Welcome! Here are the website rules, as well as some tips for using this forum.
Need to contact us? Visit https://heatinghelp.com/contact-us/.
Click here to Find a Contractor in your area.

Air temp affects on LP boiler burner

Options
tazdvlj
tazdvlj Member Posts: 1
Any one have a problem with cold air affecting combustion on a LP gas forced burner

Comments

  • EdTheHeaterMan
    EdTheHeaterMan Member Posts: 8,176
    edited December 2020
    Options
    How cold?
    Is the LP tank outside above ground or buried?
    What size tank?

    As you use fuel, the propane evaporates off the surface of the liquid in the tank. If you are using 100# cilinders the surface area is very small. The cold temperature will have an effect on the evaporation of the fuel. This may cause a lower than desired pressure.

    We are talking below-freezing temperatures for this problem. In northern areas they resolve this by using Butane or a mixture thereof

    Edward Young Retired

    After you make that expensive repair and you still have the same problem, What will you check next?

  • JUGHNE
    JUGHNE Member Posts: 11,111
    Options
    Cold air in the furnace room?
    Cold air comming in thru sealed combustion pipe?
    How cold?
  • EBEBRATT-Ed
    EBEBRATT-Ed Member Posts: 15,845
    Options
    Cold air does affect combustion. I have seen technicians dial in a boiler and complain the net time that there combustion test has changed....of course it does. Colder air is more dense that warmer air so the fan moves more air on a colder day.

    But a combustion test is use d to keep a boiler within a safe range not at a specific set point. What problems are you having? Colder air can cause ignition issues
  • EdTheHeaterMan
    EdTheHeaterMan Member Posts: 8,176
    Options
    @tazdvlj just wanted to ask the question... does not really care about the answer I guess

    Edward Young Retired

    After you make that expensive repair and you still have the same problem, What will you check next?

  • Solid_Fuel_Man
    Solid_Fuel_Man Member Posts: 2,646
    Options
    Hold on @EdTheHeaterMan.....

    LP vaporizes from the wetted surface of the tank. Not just the small surface area of the liquid. Therefore a 100#cyl has more vaporization capacity when it is fuller (more watted surface) the surface area of the liquid is the same circle no matter how full or empty the tank is. 

    The metal tank absorbs the heat so the liquid will vaporize. 

    100# cyl holds 25 or so gallons full. Sixteen 100pounders (400 gallons) can vaporize more LP than a single 500 gallon tank (400 at 80%). The 16x 100 pounders have more total watted surface than the 500. 
    Serving Northern Maine HVAC & Controls. I burn wood, it smells good!
    EdTheHeaterMan
  • EdTheHeaterMan
    EdTheHeaterMan Member Posts: 8,176
    edited December 2020
    Options
    @Solid_Fuel_Man , Do you really think the OP will understand that?

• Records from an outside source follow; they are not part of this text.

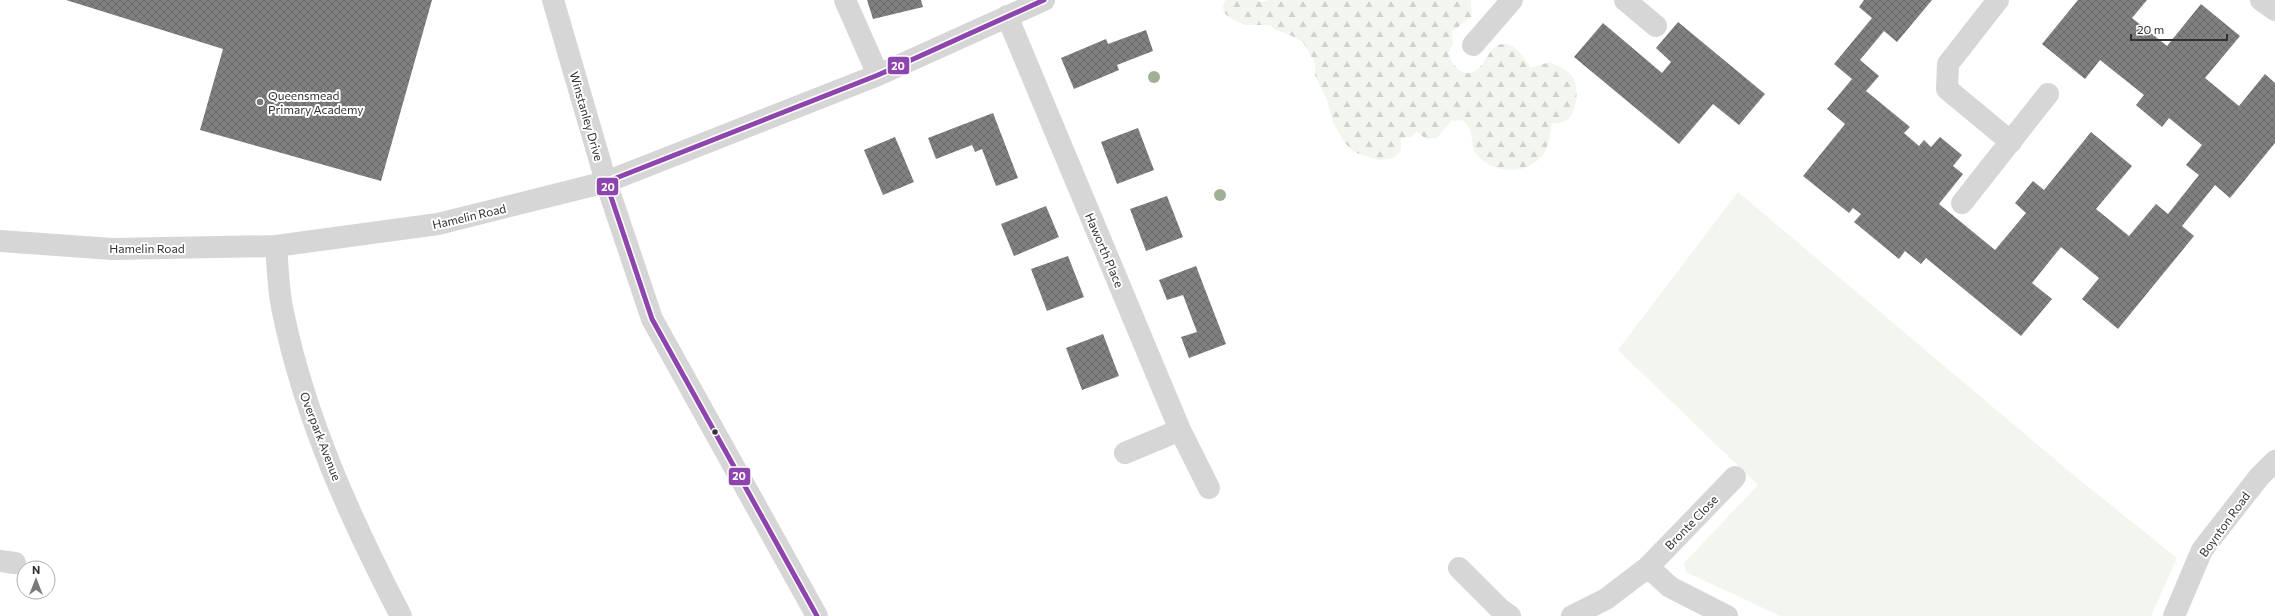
<svg xmlns="http://www.w3.org/2000/svg" width="2275" height="616" font-family="Commissioner,sans-serif">
	<defs>
		<pattern id="forest-firs" width="22" height="20" patternUnits="userSpaceOnUse"><rect width="22" height="20" fill="#f2f6ee"/><path d="M5 1l3.5 6h-7zM16 11l3.5 6h-7z" fill="#d0d3cd"/></pattern>
		<pattern id="building-cross-hatch" width="8" height="8" patternUnits="userSpaceOnUse"><rect width="8" height="8" fill="#808080"/><path d="M0 0l8 8M0 8l8-8" fill="none" stroke="#696969"/></pattern>
	</defs>
	<rect width="100%" height="100%" fill="#fff"/>
	<path fill="#f2f6ee" d="M1738,192L2071,473L2177,558L2151,616H1780L1686,572L1684,563L1758,485L1618,350Z"/>
	<path fill="url(#forest-firs)" d="M1226,0H1258L1261,2L1270,0H1471L1472,16L1452,32L1453,44L1448,53C1453,69 1467,82 1482,65C1486,60 1489,52 1495,47C1510,36 1524,56 1530,68L1550,62C1557,66 1567,69 1572,76C1579,87 1578,108 1569,118C1565,124 1558,123 1552,123C1550,133 1549,145 1544,153C1530,175 1495,175 1478,156C1469,145 1474,141 1470,130C1469,126 1465,123 1463,120L1451,121L1437,138L1426,139L1417,132L1410,137L1401,138V150L1394,158L1379,160L1354,152L1345,143L1333,123L1327,100L1315,75V63L1303,42L1292,36L1276,30L1270,25H1245L1232,19L1224,13L1223,6Z"/>
	<path fill="url(#building-cross-hatch)" d="M66,0H432L381,181L200,130L223,49Z
		M867,0H921L923,7L873,19Z
		M1864,0H1932L1897,42L1884,31L1860,60L1879,76L1866,91L1910,127L1904,133L1919,146L1924,140L1931,147L1940,137L1962,155L1953,166L1963,174L1939,204L1995,250L2026,213L2015,203L2033,181L2044,190L2091,132L2132,166L2096,209L2129,236L2156,204L2168,214L2199,175L2186,165L2202,145L2169,118L2162,127L2136,105L2144,95L2100,60L2085,79L2042,44L2078,0H2147L2132,18L2167,46L2201,4L2240,36L2205,78L2239,106L2265,74L2275,83V143L2230,198L2215,185L2182,226L2194,236L2118,329L2082,299L2099,278L2061,247L2032,283L2052,299L2021,336L1926,258L1921,264L1905,251L1899,259L1854,222L1861,214L1853,208L1849,213L1803,176L1845,124L1827,109L1852,79L1834,64L1872,18L1859,7Z
		M1678,22L1765,94L1739,125L1713,104L1679,144L1574,57L1603,23L1662,73L1671,62L1656,48Z
		M1146,30L1153,51L1117,65L1119,70L1074,89L1061,58L1106,39L1108,44Z
		M993,113L1018,178L996,186L982,149L975,152L972,145L936,159L928,138Z
		M1138,128L1154,170L1117,184L1101,142Z
		M895,137L914,182L883,195L864,150Z
		M1167,196L1183,237L1146,251L1130,209Z
		M1046,206L1059,237L1014,256L1001,224Z
		M1068,256L1084,297L1047,311L1031,269Z
		M1196,266L1226,344L1189,358L1181,337L1197,332L1183,295L1167,300L1159,280Z
		M1103,334L1119,376L1082,390L1066,348Z"/>
	<g fill="none" stroke-linecap="round" stroke-linejoin="round">
		<path stroke="#d6d6d6" stroke-width="22" d="M553,0L606,182L652,319L817,616
			M845,0L878,75
			M1625,0L1656,26
			M1998,0L1948,64L1947,89L2011,142
			M2261,0L2275,10
			M1007,16L1180,430L1125,453
			M1473,45L1512,0
			M1962,203L2048,94
			M0,241L112,249L276,246L438,224L606,182L878,75L1044,0
			M276,246C278,268 278,291 283,312C305,419 351,520 401,616
			M1180,430L1209,488
			M0,561L15,563
			M1648,567L1670,587L1727,616
			M1459,568L1500,609L1510,616
			M1572,616L1606,599L1648,567L1735,477
			M2174,616L2202,550L2259,477L2275,461"/>
		<defs>
			<path id="bus-1" d="M817,616L652,319L606,182L878,75L1044,0"/>
		</defs>
		<use href="#bus-1" stroke="#fff" stroke-width="8"/>
		<use href="#bus-1" stroke="#8e44ad" stroke-width="5"/>
	</g>
	<g fill="#a0b094">
		<circle cx="1154" cy="77" r="6"/>
		<circle cx="1220" cy="195" r="6"/>
	</g>
	<circle fill="#7a7a7a" stroke="#fff" stroke-width="1.5" cx="260" cy="102" r="4"/>
	<circle fill="#323232" stroke="#fff" stroke-width="1.5" cx="715" cy="432" r="3.5"/>
	<g text-anchor="middle" dominant-baseline="central" stroke-width="4" stroke-linejoin="round" paint-order="stroke">
		<g font-size="12" fill="#323232" stroke="#fff" text-anchor="start">
			<text x="268" y="95">Queensmead<tspan x="268" dy="14">Primary Academy</tspan></text>
		</g>
		<g font-size="12" fill="#323232" stroke="#fff">
			<text transform="translate(587 116) rotate(74)">Winstanley Drive</text>
			<text transform="translate(469 216) rotate(-13)">Hamelin Road</text>
			<text x="147" y="248">Hamelin Road</text>
			<text transform="translate(1105 250) rotate(67)">Haworth Place</text>
			<text transform="translate(321 436) rotate(69)">Overpark Avenue</text>
			<text transform="translate(1691 522) rotate(-46)">Bronte Close</text>
			<text transform="translate(2224 524) rotate(-54)">Boynton Road</text>
		</g>
	</g>
	<g stroke="#fff" stroke-width="1.5">
		<rect x="887" y="56" width="23" height="19" rx="4" fill="#8e44ad"/>
		<rect x="596" y="177" width="23" height="19" rx="4" fill="#8e44ad"/>
		<rect x="728" y="467" width="23" height="19" rx="4" fill="#8e44ad"/>
	</g>
	<g font-size="11" text-anchor="middle" font-weight="bold" fill="#fff">
		<text x="898" y="70">20</text>
		<text x="608" y="191">20</text>
		<text x="739" y="480">20</text>
	</g>
	<g transform="translate(36 580)"><circle r="19" fill="#ffffff" stroke="#adadad"/>
	<path d="M0-3L7 15L0 10L-7 15Z" fill="#7a7a7a"/>
	<text y="-6" font-size="11" font-weight="bold" text-anchor="middle" fill="#323232">N</text>
	</g>
	<path d="M2131 34v6h96v-6" fill="none" stroke="#323232" stroke-width="2"/>
	<text x="2137" y="34" font-size="12" fill="#323232" stroke="#ffffff" stroke-width="3" paint-order="stroke">20 m</text>
</svg>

He is not even interested is replying to our questions about “what temperature?” What problems are you having?” “Cold air from furnace room or direct vent?” Or “tank location?”

    I know that the fuel volume in the tank matters and a 80% full tank gasses better than a 15% full tank. But the OP is not helping with the discussion of Their problem !!!

    But thanks for pointing out the error. I could not remember that term “Wetted Surface”.

    That is one of the things I forgot when people say “ He forgot more than you will ever know!”

    I can tell from your posts that you have as much or more experience and “Forgot more Than I will ever know. “ ;)

    Edward Young Retired

    After you make that expensive repair and you still have the same problem, What will you check next?

    Solid_Fuel_Man
  • Solid_Fuel_Man
    Solid_Fuel_Man Member Posts: 2,646
    Options
    No offence....I mean I'm not part of the National Sarcasm Society....although my wife would send me there for sure!

    I know you knew that, and I was just poking the bear a little. 🤪
    Serving Northern Maine HVAC & Controls. I burn wood, it smells good!
    EdTheHeaterMan
  • captainco
    captainco Member Posts: 796
    Options
    I am pretty sure there are rooftop and gas packs that are LP and work in the coldest of weather. They get all their combustion air from outside.
    When dealing with combustion air temperatures, the colder the air the poorer the mix. This means if equipment is set up in warmer weather we have to set it up leaner than we would in colder weather. What about all the equipment that brings in outside air directly to the burner? This affects oil burners more than LP.
    There was an ASHRAE study in 2006 that stated outside air piped directly into burners was not as great as previously thought.